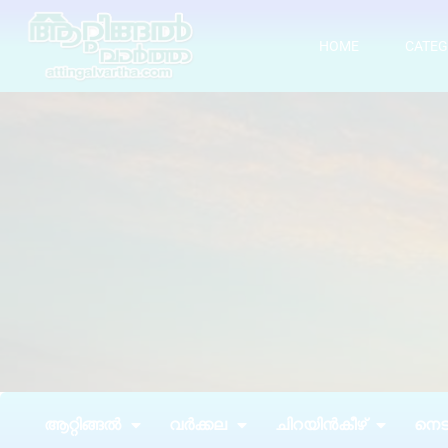
HOME
CATEG
ആറ്റിങ്ങൽ
വർക്കല
ചിറയിൻകീഴ്
നെടു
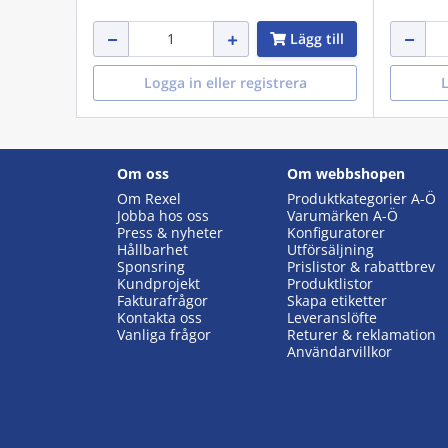
Lägg till
Logga in eller registrera
L
Om oss
Om webbshopen
Om Rexel
Produktkategorier A-Ö
Jobba hos oss
Varumärken A-Ö
Press & nyheter
Konfiguratorer
Hållbarhet
Utförsäljning
Sponsring
Prislistor & rabattbrev
Kundprojekt
Produktlistor
Fakturafrågor
Skapa etiketter
Kontakta oss
Leveranslöfte
Vanliga frågor
Returer & reklamation
Användarvillkor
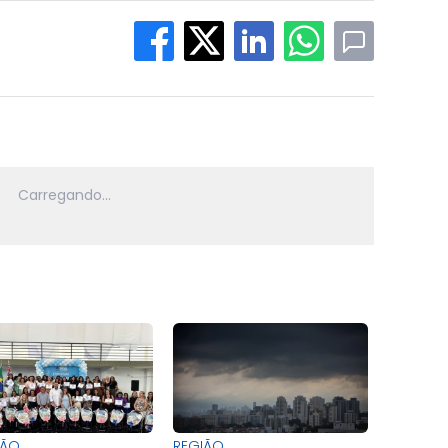
IÃO
REGIÃO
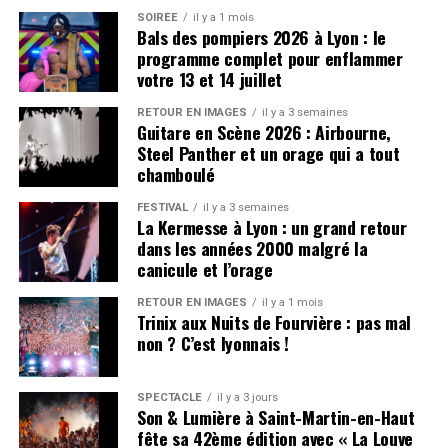
sur SoundCloud la nuit. Aujourd’hui, La Fève s’apprête à
SOIRÉE
il y a 1 mois
Bals des pompiers 2026 à Lyon : le
conquérir les zéniths de France.
programme complet pour enflammer
votre 13 et 14 juillet
Ce qui le distingue dès ses débuts, c’est une approche
musicale qui ne ressemble à personne d’autre : un flow
RETOUR EN IMAGES
il y a 3 semaines
Guitare en Scène 2026 : Airbourne,
saccadé, des rimes tranchantes, un ton nonchalant et
Steel Panther et un orage qui a tout
des phases courtes mais terriblement efficaces. Le tout
chamboulé
porté par des productions soignées où boom-bap et
instrumentales modernes fusionnent pour créer un
FESTIVAL
il y a 3 semaines
La Kermesse à Lyon : un grand retour
univers hybride quelque part entre old school et new
dans les années 2000 malgré la
school.
canicule et l’orage
Ses premières influences comptent La Fouine, Booba,
RETOUR EN IMAGES
il y a 1 mois
Diam’s, Youssoupha et Sefyu avant que des artistes
Trinix aux Nuits de Fourvière : pas mal
non ? C’est lyonnais !
comme Ateyaba et 3010 ne viennent orienter sa
musique vers quelque chose de plus décomplexé.
SPECTACLE
il y a 3 jours
De
Soundcloud
aux zéniths
Son & Lumière à Saint-Martin-en-Haut
fête sa 42ème édition avec « La Louve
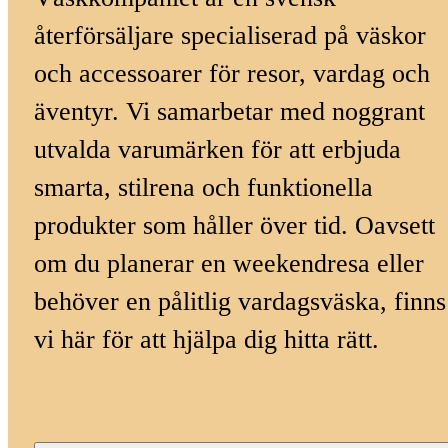
återförsäljare specialiserad på väskor
och accessoarer för resor, vardag och
äventyr. Vi samarbetar med noggrant
utvalda varumärken för att erbjuda
smarta, stilrena och funktionella
produkter som håller över tid. Oavsett
om du planerar en weekendresa eller
behöver en pålitlig vardagsväska, finns
vi här för att hjälpa dig hitta rätt.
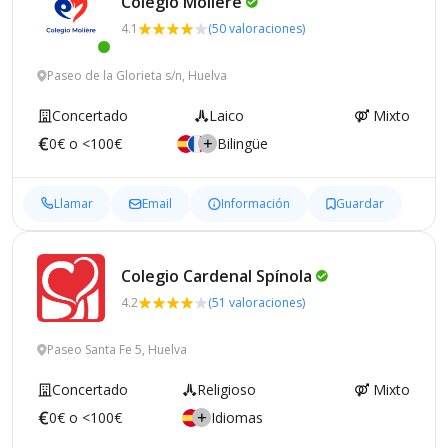
Colegio
Molière
4.1
(50 valoraciones)
Paseo de la Glorieta s/n, Huelva
Concertado
Laico
Mixto
0€ o <100€
Bilingüe
Llamar
Email
Información
Guardar
Colegio Cardenal
Spínola
4.2
(51 valoraciones)
Paseo Santa Fe 5, Huelva
Concertado
Religioso
Mixto
0€ o <100€
Idiomas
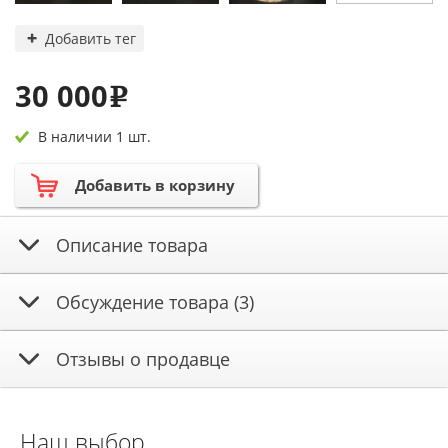
Добавить тег
30 000
e
В наличии 1 шт.
Добавить в корзину
Описание товара
Обсуждение товара (3)
Отзывы о продавце
Наш выбор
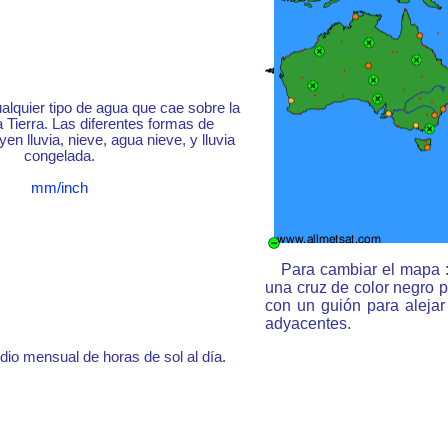
ualquier tipo de agua que cae sobre la
a Tierra. Las diferentes formas de
yen lluvia, nieve, agua nieve, y lluvia
congelada.
mm/inch
Para cambiar el mapa :
una cruz de color negro 
con un guión para aleja
adyacentes.
o mensual de horas de sol al día.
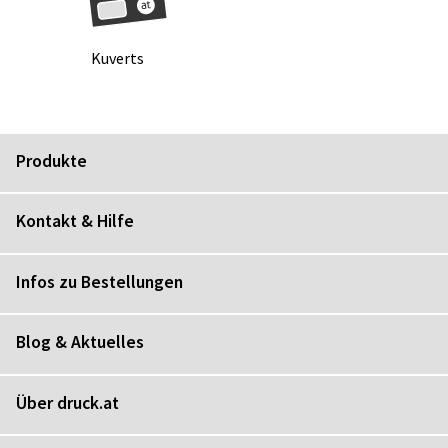
Ku­verts
Produkte
Kontakt & Hilfe
Infos zu Bestellungen
Blog & Aktuelles
Über druck.at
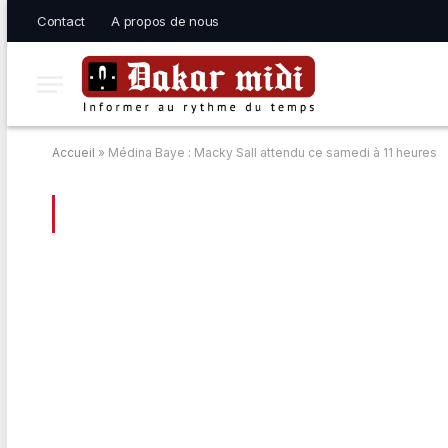
Contact
A propos de nous
Accueil
»
Médina Baye : Macky Sall attendu ce samedi à 11 heures
BROWSING:
MÉDINA BAYE : MACKY SA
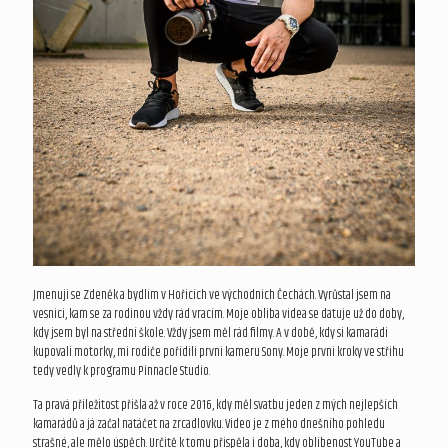
Jmenuji se Zdeněk a bydlím v Hořicích ve východních Čechách. Vyrůstal jsem na
vesnici, kam se za rodinou vždy rád vracím. Moje obliba videa se datuje už do doby,
kdy jsem byl na střední škole. Vždy jsem měl rád filmy. A v době, kdy si kamarádi
kupovali motorky, mi rodiče pořídili první kameru Sony. Moje první kroky ve střihu
tedy vedly k programu Pinnacle Studio.
Ta pravá příležitost přišla až v roce 2016, kdy měl svatbu jeden z mých nejlepších
kamarádů a já začal natáčet na zrcadlovku. Video je z mého dnešního pohledu
strašné, ale mělo úspěch. Určitě k tomu přispěla i doba, kdy oblíbenost YouTube a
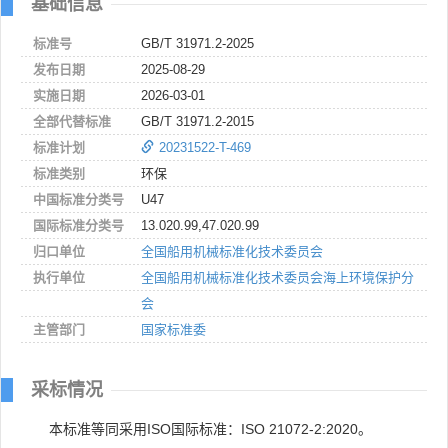
基础信息
标准号
GB/T 31971.2-2025
发布日期
2025-08-29
实施日期
2026-03-01
全部代替标准
GB/T 31971.2-2015
标准计划
20231522-T-469
标准类别
环保
中国标准分类号
U47
国际标准分类号
13.020.99,47.020.99
归口单位
全国船用机械标准化技术委员会
执行单位
全国船用机械标准化技术委员会海上环境保护分
会
主管部门
国家标准委
采标情况
本标准等同采用ISO国际标准：ISO 21072-2:2020。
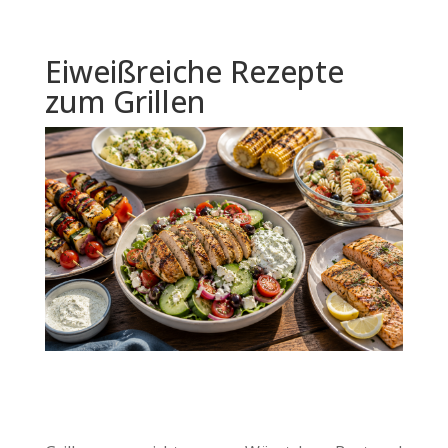
Eiweißreiche Rezepte
zum Grillen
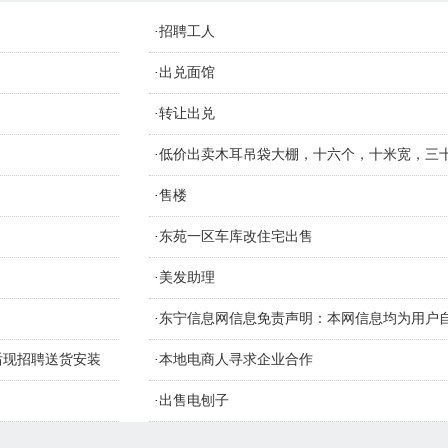
·
招聘工人
·
出兑面馆
·
转让出兑
，
·
低价出卖木耳吊袋大棚，十六个，十米宽，三
材质钢管
·
售楼
·
东苑一区车库改住宅出售
·
美发助理
·
东宁信息网信息免责声明：本网信息均为用户
识别信息的真假，如侵害您的权益请联系删
售后现招聘送货安装
·
本地电商人寻求企业合作
·
出售电刨子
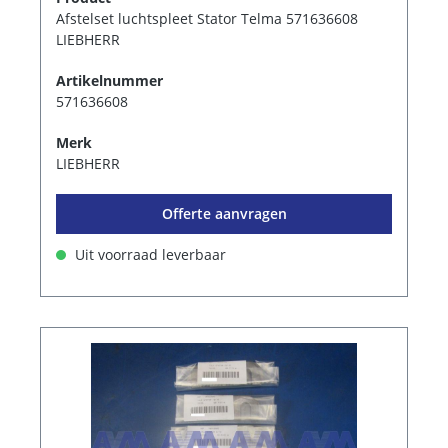
Afstelset luchtspleet Stator Telma 571636608
LIEBHERR
Artikelnummer
571636608
Merk
LIEBHERR
Offerte aanvragen
Uit voorraad leverbaar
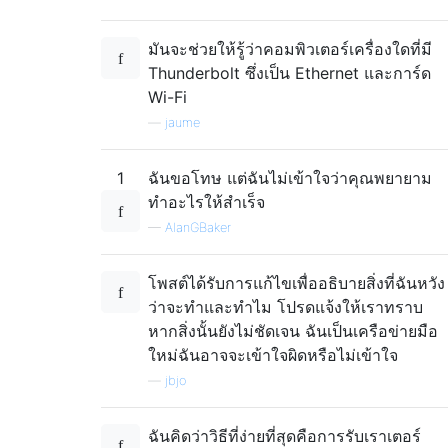
มันจะช่วยให้รู้ว่าคอมพิวเตอร์เครื่องใดที่มี
Thunderbolt ซึ่งเป็น Ethernet และการ์ด
Wi-Fi
—
jaume
1
ฉันขอโทษ แต่ฉันไม่เข้าใจว่าคุณพยายาม
ทำอะไรให้สำเร็จ
—
AlanGBaker
โพสต์ได้รับการแก้ไขเพื่ออธิบายสิ่งที่ฉันหวัง
ว่าจะทำและทำไม โปรดแจ้งให้เราทราบ
หากสิ่งนั้นยังไม่ชัดเจน ฉันเป็นเครือข่ายมือ
ใหม่ฉันอาจจะเข้าใจผิดหรือไม่เข้าใจ
—
jbjo
ฉันคิดว่าวิธีที่ง่ายที่สุดคือการรับเราเตอร์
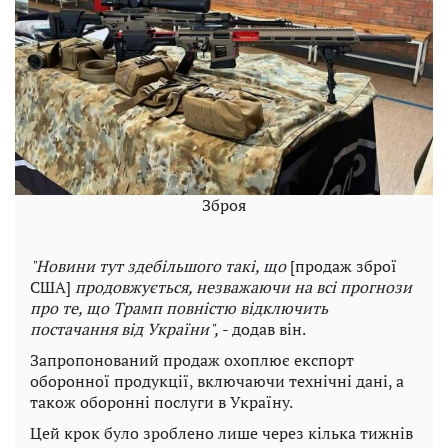
Зброя
"Новини тут здебільшого такі, що
[продаж зброї
США]
продовжується, незважаючи на всі прогнози
про те, що Трамп повністю відключить
постачання від України",
- додав він.
Запропонований продаж охоплює експорт
оборонної продукції, включаючи технічні дані, а
також оборонні послуги в Україну.
Цей крок було зроблено лише через кілька тижнів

— Your goal —
Please rewrite the text read from every row as a JSON list of strings, one string per line, with blank lines left out. Leave the pictures out of the answer.

— Solution to the problem —
[
  "HOME",
  "CATEG",
  "ആറ്റിങ്ങൽ",
  "വർക്കല",
  "ചിറയിൻകീഴ്",
  "നെടു",
  "Lägg till",
  "Logga in eller registrera",
  "L",
  "Om oss",
  "Om webbshopen",
  "Om Rexel",
  "Produktkategorier A-Ö",
  "Jobba hos oss",
  "Varumärken A-Ö",
  "Press & nyheter",
  "Konfiguratorer",
  "Hållbarhet",
  "Utförsäljning",
  "Sponsring",
  "Prislistor & rabattbrev",
  "Kundprojekt",
  "Produktlistor",
  "Fakturafrågor",
  "Skapa etiketter",
  "Kontakta oss",
  "Leveranslöfte",
  "Vanliga frågor",
  "Returer & reklamation",
  "Användarvillkor",
  "IÃO",
  "REGIÃO",
  "sur SoundCloud la nuit. Aujourd’hui, La Fève s’apprête à",
  "SOIRÉE",
  "il y a 1 mois",
  "Bals des pompiers 2026 à Lyon : le",
  "conquérir les zéniths de France.",
  "programme complet pour enflammer",
  "votre 13 et 14 juillet",
  "Ce qui le distingue dès ses débuts, c’est une approche",
  "musicale qui ne ressemble à personne d’autre : un flow",
  "RETOUR EN IMAGES",
  "il y a 3 semaines",
  "Guitare en Scène 2026 : Airbourne,",
  "saccadé, des rimes tranchantes, un ton nonchalant et",
  "Steel Panther et un orage qui a tout",
  "des phases courtes mais terriblement efficaces. Le tout",
  "chamboulé",
  "porté par des productions soignées où boom-bap et",
  "instrumentales modernes fusionnent pour créer un",
  "FESTIVAL",
  "il y a 3 semaines",
  "La Kermesse à Lyon : un grand retour",
  "univers hybride quelque part entre old school et new",
  "dans les années 2000 malgré la",
  "school.",
  "canicule et l’orage",
  "Ses premières influences comptent La Fouine, Booba,",
  "RETOUR EN IMAGES",
  "il y a 1 mois",
  "Diam’s, Youssoupha et Sefyu avant que des artistes",
  "Trinix aux Nuits de Fourvière : pas mal",
  "non ? C’est lyonnais !",
  "comme Ateyaba et 3010 ne viennent orienter sa",
  "musique vers quelque chose de plus décomplexé.",
  "SPECTACLE",
  "il y a 3 jours",
  "De",
  "Soundcloud",
  "aux zéniths",
  "Son & Lumière à Saint-Martin-en-Haut",
  "fête sa 42ème édition avec « La Louve",
  "återförsäljare specialiserad på väskor",
  "och accessoarer för resor, vardag och",
  "äventyr. Vi samarbetar med noggrant",
  "utvalda varumärken för att erbjuda",
  "smarta, stilrena och funktionella",
  "produkter som håller över tid. Oavsett",
  "om du planerar en weekendresa eller",
  "behöver en pålitlig vardagsväska, finns",
  "vi här för att hjälpa dig hitta rätt.",
  "Colegio",
  "Molière",
  "4.1",
  "(50 valoraciones)",
  "Paseo de la Glorieta s/n, Huelva",
  "Concertado",
  "Laico",
  "Mixto",
  "0€ o <100€",
  "Bilingüe",
  "Llamar",
  "Email",
  "Información",
  "Guardar",
  "Colegio Cardenal",
  "Spínola",
  "4.2",
  "(51 valoraciones)",
  "Paseo Santa Fe 5, Huelva",
  "Concertado",
  "Religioso",
  "Mixto",
  "0€ o <100€",
  "Idiomas",
  "Добавить тег",
  "30 000",
  "e",
  "В наличии 1 шт.",
  "Добавить в корзину",
  "Описание товара",
  "Обсуждение товара (3)",
  "Отзывы о продавце",
  "Наш выбор",
  "ualquier tipo de agua que cae sobre la",
  "a Tierra. Las diferentes formas de",
  "yen lluvia, nieve, agua nieve, y lluvia",
  "congelada.",
  "mm/inch",
  "Para cambiar el mapa :",
  "una cruz de color negro ",
  "con un guión para aleja",
  "adyacentes.",
  "o mensual de horas de sol al día.",
  "Ku­verts",
  "Produkte",
  "Kontakt & Hilfe",
  "Infos zu Bestellungen",
  "Blog & Aktuelles",
  "Über druck.at",
  "Contact",
  "A propos de nous",
  "Accueil",
  "»",
  "Médina Baye : Macky Sall attendu ce samedi à 11 heures",
  "BROWSING:",
  "MÉDINA BAYE : MACKY SA",
  "Jmenuji se Zdeněk a bydlím v Hořicích ve východních Čechách. Vyrůstal jsem na",
  "vesnici, kam se za rodinou vždy rád vracím. Moje obliba videa se datuje už do doby,",
  "kdy jsem byl na střední škole. Vždy jsem měl rád filmy. A v době, kdy si kamarádi",
  "kupovali motorky, mi rodiče pořídili první kameru Sony. Moje první kroky ve střihu",
  "tedy vedly k programu Pinnacle Studio.",
  "Ta pravá příležitost přišla až v roce 2016, kdy měl svatbu jeden z mých nejlepších",
  "kamarádů a já začal natáčet na zrcadlovku. Video je z mého dnešního pohledu",
  "strašné, ale mělo úspěch. Určitě k tomu přispěla i doba, kdy oblíbenost YouTube a",
  "基础信息",
  "标准号",
  "GB/T 31971.2-2025",
  "发布日期",
  "2025-08-29",
  "实施日期",
  "2026-03-01",
  "全部代替标准",
  "GB/T 31971.2-2015",
  "标准计划",
  "20231522-T-469",
  "标准类别",
  "环保",
  "中国标准分类号",
  "U47",
  "国际标准分类号",
  "13.020.99,47.020.99",
  "归口单位",
  "全国船用机械标准化技术委员会",
  "执行单位",
  "全国船用机械标准化技术委员会海上环境保护分",
  "会",
  "主管部门",
  "国家标准委",
  "采标情况",
  "本标准等同采用ISO国际标准：ISO 21072-2:2020。",
  "Eiweißreiche Rezepte",
  "zum Grillen",
  "·",
  "招聘工人",
  "·",
  "出兑面馆",
  "·",
  "转让出兑",
  "，",
  "·",
  "低价出卖木耳吊袋大棚，十六个，十米宽，三",
  "材质钢管",
  "·",
  "售楼",
  "·",
  "东苑一区车库改住宅出售",
  "·",
  "美发助理",
  "·",
  "东宁信息网信息免责声明：本网信息均为用户",
  "识别信息的真假，如侵害您的权益请联系删",
  "售后现招聘送货安装",
  "·",
  "本地电商人寻求企业合作",
  "·",
  "出售电刨子",
  "Afstelset luchtspleet Stator Telma 571636608",
  "LIEBHERR",
  "Artikelnummer",
  "571636608",
  "Merk",
  "LIEBHERR",
  "Offerte aanvragen",
  "Uit voorraad leverbaar",
  "มันจะช่วยให้รู้ว่าคอมพิวเตอร์เครื่องใดที่มี",
  "Thunderbolt ซึ่งเป็น Ethernet และการ์ด",
  "Wi-Fi",
  "—",
  "jaume",
  "1",
  "ฉันขอโทษ แต่ฉันไม่เข้าใจว่าคุณพยายาม",
  "ทำอะไรให้สำเร็จ",
  "—",
  "AlanGBaker",
  "โพสต์ได้รับการแก้ไขเพื่ออธิบายสิ่งที่ฉันหวัง",
  "ว่าจะทำและทำไม โปรดแจ้งให้เราทราบ",
  "หากสิ่งนั้นยังไม่ชัดเจน ฉันเป็นเครือข่ายมือ",
  "ใหม่ฉันอาจจะเข้าใจผิดหรือไม่เข้าใจ",
  "—",
  "jbjo",
  "ฉันคิดว่าวิธีที่ง่ายที่สุดคือการรับเราเตอร์",
  "Зброя",
  "\"Новини тут здебільшого такі, що",
  "[продаж зброї",
  "США]",
  "продовжується, незважаючи на всі прогнози",
  "про те, що Трамп повністю відключить",
  "постачання від України\",",
  "- додав він.",
  "Запропонований продаж охоплює експорт",
  "оборонної продукції, включаючи технічні дані, а",
  "також оборонні послуги в Україну.",
  "Цей крок було зроблено лише через кілька тижнів"
]